Over and over again I find the easiest people to pastor are those who actually want a pastor. Maybe you think you’ve got a lot of issues and you’d be a hassle for a pastor to deal with, but can I just tell you, if you what you sincerely want is a pastor, we would be glad to pastor you. Maybe you think you’re immature and you don’t know anything and you’ve got sin in your life, but if you want a pastor, guess what? That’s what I am! This is going to work great! But sometimes what people want is a cheerleader. They want further affirmation and confirmation of whatever they’ve already decided they want to do, even if they dress it up as what God wants them to do. They don’t want to even entertain the possibility that maybe what they think God wants them to do isn’t what God wants them to do, and part of the reason God gave them elders is to help them see that. Those are the people that are nearly impossible to pastor, because they don’t want a pastor.
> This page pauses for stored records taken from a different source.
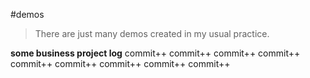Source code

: #demos
>There are just many demos created in my usual practice.

**some business project log**
commit++
commit++
commit++
commit++
commit++
commit++
commit++
commit++
commit++

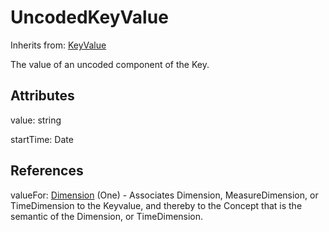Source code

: 
# UncodedKeyValue

Inherits from: [KeyValue](KeyValue.md)



The value of an uncoded component of the Key.

## Attributes

value: string

startTime: Date



## References

valueFor: [Dimension](Dimension.md) (One) - Associates Dimension, MeasureDimension, or TimeDimension to the Keyvalue, and thereby to the Concept that is the semantic of the Dimension, or TimeDimension.




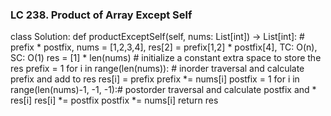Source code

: ### LC 238. Product of Array Except Self
class Solution:
    def productExceptSelf(self, nums: List[int]) -> List[int]:
        # prefix * postfix, nums = [1,2,3,4], res[2] = prefix[1,2] * postfix[4], TC: O(n), SC: O(1)
        res = [1] * len(nums)               # initialize a constant extra space to store the res
        prefix = 1
        for i in range(len(nums)):          # inorder traversal and calculate prefix and add to res
            res[i] = prefix
            prefix *= nums[i]
        postfix = 1
        for i in range(len(nums)-1, -1, -1):# postorder traversal and calculate postfix and * res[i]
            res[i] *= postfix
            postfix *= nums[i]
        return res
Maybe you’re here today and you’re one of those people. Maybe you’re here today and you recognize that the thought of submitting to and obeying anyone makes you want to run the other direction. Welcome to the club. That’s why we all need Jesus. Above your leaders in your church, He is the leader to whom they will give account, and He has grace for you today. He is the ultimate shepherd and overseer of your soul, who for us and our salvation came down from heaven, and put Himself in a position of submission. Jesus Christ submitted to and obeyed every word of His Father, and then suffered our condemnation on the cross, so that our souls could be saved. Then He rose from the dead, ascended into heaven, and sent His Holy Spirit, not only to bring us to faith in Him, but to keep us to the end. He will raise you up on the last day. Your leaders are instruments in the redeemer’s hands, but He is the redeemer. You can always trust His leadership. Believe in Him, obey Him, submit to Him, and then you’ll be able to obey and submit to your elders in His name.